§ DIRECTIONS FOR THIS TASK
Please copy every line of the data in which the string "startOffset" appears.

§ SUPPLIED RECORDS

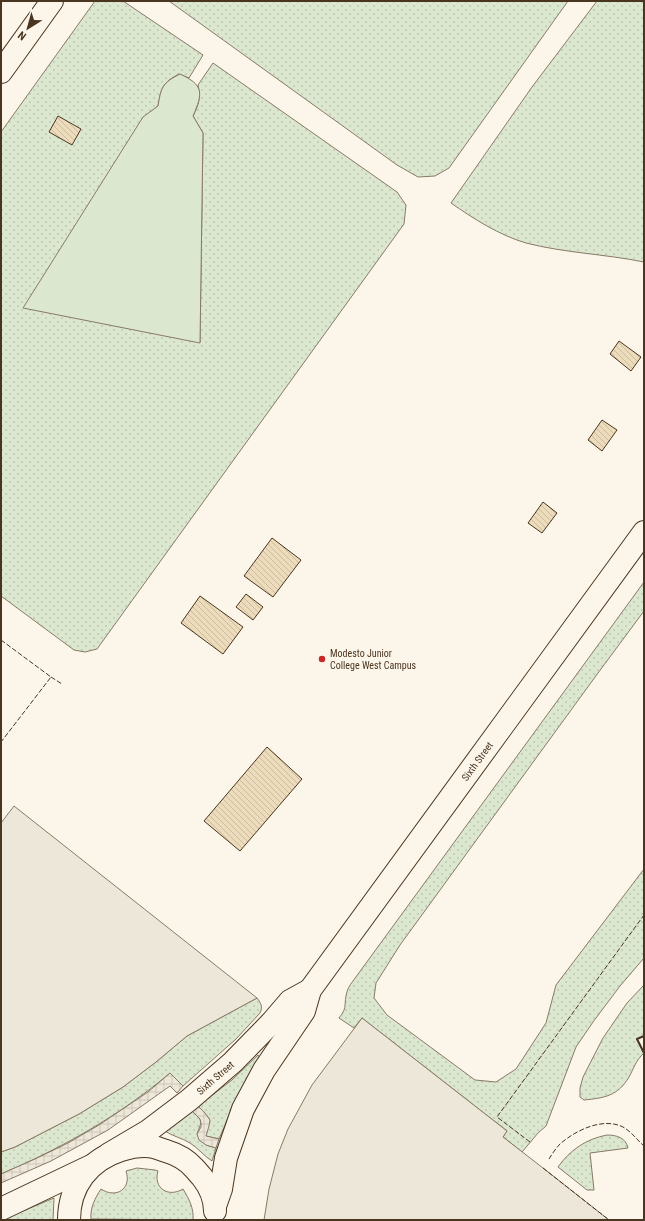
<svg xmlns="http://www.w3.org/2000/svg" width="645" height="1221" font-family="'Roboto Condensed',sans-serif">
<defs>
<pattern id="grass-dots" width="8" height="8" patternUnits="userSpaceOnUse"><rect width="8" height="8" fill="#dce7d0"/><path d="M2 2h.1M6 6h.1" fill="none" stroke="#bec7b2" stroke-width="1.8" stroke-linecap="round"/></pattern>
<pattern id="plaza-grid" width="8" height="8" patternUnits="userSpaceOnUse"><rect width="8" height="8" fill="#ede7d9"/><path d="M0 4h8M4 0v8" fill="none" stroke="#cdc7ba"/></pattern>
<pattern id="building-back-hatch" width="6" height="6" patternUnits="userSpaceOnUse"><rect width="6" height="6" fill="#ecdcbc"/><path d="M-1 5l2 2M0 0l6 6M5-1l2 2" fill="none" stroke="#ccbda1"/></pattern>
</defs>
<rect width="100%" height="100%" fill="#fbf6e9"/>
<g fill="url(#grass-dots)" stroke="#887966">
<path d="M95,1h28l80,54 -14,23 -10,-4c-17,9 -18,14 -21,32l-9,7 51,229 3,-209 -10,-17c6,-12 8,-18 5,-31l15,-22 184,129 9,13 -2,19 -307,425 -12,3 -11,-2 -73,-54v-464z"/>
<path d="M169,1h399l-119,167 -14,8 -17,1 -21,-12z"/>
<path d="M597,1h47v261c-39,-8 -79,-9 -118,-19 -27,-8 -52,-24 -75,-40l81,-116z"/>
<path d="M644,582v29l-46,62 -198,272 -24,38 -2,15 13,17 88,65 21,2 20,-13 30,-46 10,-38 88,-116v89l-24,28 -27,36 -17,25 -30,79 -8,7 -16,19 -19,-15 4,-6 -145,-113 -8,10 -15,-10c8,-10 5,-11 7,-22 1,-6 3,-10 7,-15z"/>
<path d="M644,985v51l-7,3 7,14c-8,7 -10,15 -15,24 -11,19 -25,21 -45,23l-4,-3v-9l3,-11 20,-39 24,-35z"/>
<path d="M257,998c4,5 6,9 3,15l-24,26 -53,47 -13,-13c-51,43 -108,75 -169,101v-22l14,-5 64,-33 44,-27 33,-25 31,-26z"/>
<path d="M258,1055l2,3 -26,46 -15,35 -13,-3 3,-18 -11,-12 34,-26z"/>
<path d="M192,1111l8,8 1,4 -4,11 9,11 10,3 -4,13c-8,-5 -14,-13 -22,-18 -8,-5 -18,-7 -25,-12z"/>
<path d="M607,1135c10,0 19,3 21,13l-38,5 4,37h-7l-29,-23c12,-17 28,-28 49,-32z"/>
<path d="M137,1168l18,2 3,1c-5,17 10,27 25,18 6,10 11,19 10,31l-102,-1c-1,-11 4,-21 10,-30 15,10 31,0 25,-18z"/>
<path d="M54,1198l-1,22h-52v-2l22,-7z"/>
</g>
<path fill="#dce7d0" stroke="#887966" d="M180,74c24,11 23,19 13,42l10,17 -3,210 -177,-35 120,-191 15,-11c3,-18 4,-23 22,-32z"/>
<g fill="#ede7d9" stroke="#887966">
<path d="M14,806l243,192 -70,38 -31,26 -33,25 -44,27 -64,33 -14,5v-329z"/>
<path d="M362,1018l145,113 -4,6 40,31 66,52h-345l5,-31 9,-35 10,-25 24,-44z"/>
</g>
<g fill="url(#plaza-grid)" stroke="#887966">
<path d="M170,1073l13,13 -6,7 -7,-7 -62,44 -57,31 -50,22v-9l34,-15 33,-16 31,-18 49,-33z"/>
<path d="M198,1106l7,7 5,7 -1,6 -3,10 13,3 -3,9 -10,-3 -7,-5 -2,-6 4,-7v-4l-1,-4 -8,-8z"/>
</g>
<g fill="url(#building-back-hatch)" stroke="#4a3520">
<path d="M58,116l23,13 -9,16 -23,-13z"/>
<path d="M619,341l22,16 -10,14 -21,-17z"/>
<path d="M602,420l15,10 -15,21 -14,-11z"/>
<path d="M543,502l14,11 -15,20 -14,-10z"/>
<path d="M272,538l29,22 -28,37 -29,-21z"/>
<path d="M246,594l17,13 -10,13 -17,-13z"/>
<path d="M200,596l43,31 -20,27 -42,-31z"/>
<path d="M267,747l35,32 -62,72 -36,-30z"/>
</g>
<g fill="none" stroke-linecap="round" stroke-linejoin="round">
<g stroke="#4a3520" stroke-width="24">
<g id="minor">
<path d="M1,72l51,-71"/>
<path id="s1" d="M109,1154l39,-23 41,-31 44,-38 39,-40 18,-21 20,-11"/>
<path id="s2" d="M215,1206l6,-17 5,-31 17,-49 21,-39 40,-59 6,-21 334,-458"/>
<path d="M1,1209l90,-43"/>
<path d="M69,1220c0,-34 20,-60 52,-70 10,-3 23,-5 33,-3 4,1 8,3 12,4 10,3 21,9 28,17 3,3 5,6 8,9 7,9 13,22 13,34"/>
</g>
</g>
<use href="#minor" stroke="#fbf6e9" stroke-width="22"/>
<g stroke="#4a3520" stroke-width="1" stroke-dasharray="5 2" stroke-linecap="butt">
<path d="M1,640l50,37 -50,65"/>
<path d="M51,677l11,7"/>
<path d="M530,1142l-33,-25 147,-202"/>
<path d="M549,1159c3,-5 7,-11 11,-15 16,-14 43,-27 63,-17 9,5 14,13 21,19"/>
<path d="M543,1168l66,52"/>
</g>
<path stroke="#4a3520" stroke-width="2" d="M644,1053l-7,-14 7,-3"/>
</g>
<circle fill="#c62828" stroke="#fbf6e9" stroke-width="1.5" cx="322" cy="659" r="4"/>
<g text-anchor="middle" stroke-width="3" stroke-linejoin="round" paint-order="stroke">
<g font-size="10" fill="#4a3520" stroke="#fbf6e9" text-anchor="start">
<text x="330" y="657">Modesto Junior<tspan x="330" dy="12">College West Campus</tspan></text>
</g>
<g font-size="10" fill="#4a3520" stroke="#fbf6e9">
<text dy="4" stroke="none"><textPath href="#s2" startOffset="522">Sixth Street</textPath></text>
<text dy="4" stroke="none"><textPath href="#s1" startOffset="131">Sixth Street</textPath></text>
</g>
</g>
<rect width="645" height="1221" fill="none" stroke="#4a3520" stroke-width="4"/>
<g transform="translate(28 28) rotate(217)" stroke="#fbf6e9" stroke-width="3" paint-order="stroke">
<path d="M0-3L7 15L0 10L-7 15Z" fill="#4a3520"/>
<text y="-6" font-size="11" font-weight="bold" text-anchor="middle" fill="#4a3520">N</text>
</g>
</svg>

§ ANSWER
<text dy="4" stroke="none"><textPath href="#s2" startOffset="522">Sixth Street</textPath></text>
<text dy="4" stroke="none"><textPath href="#s1" startOffset="131">Sixth Street</textPath></text>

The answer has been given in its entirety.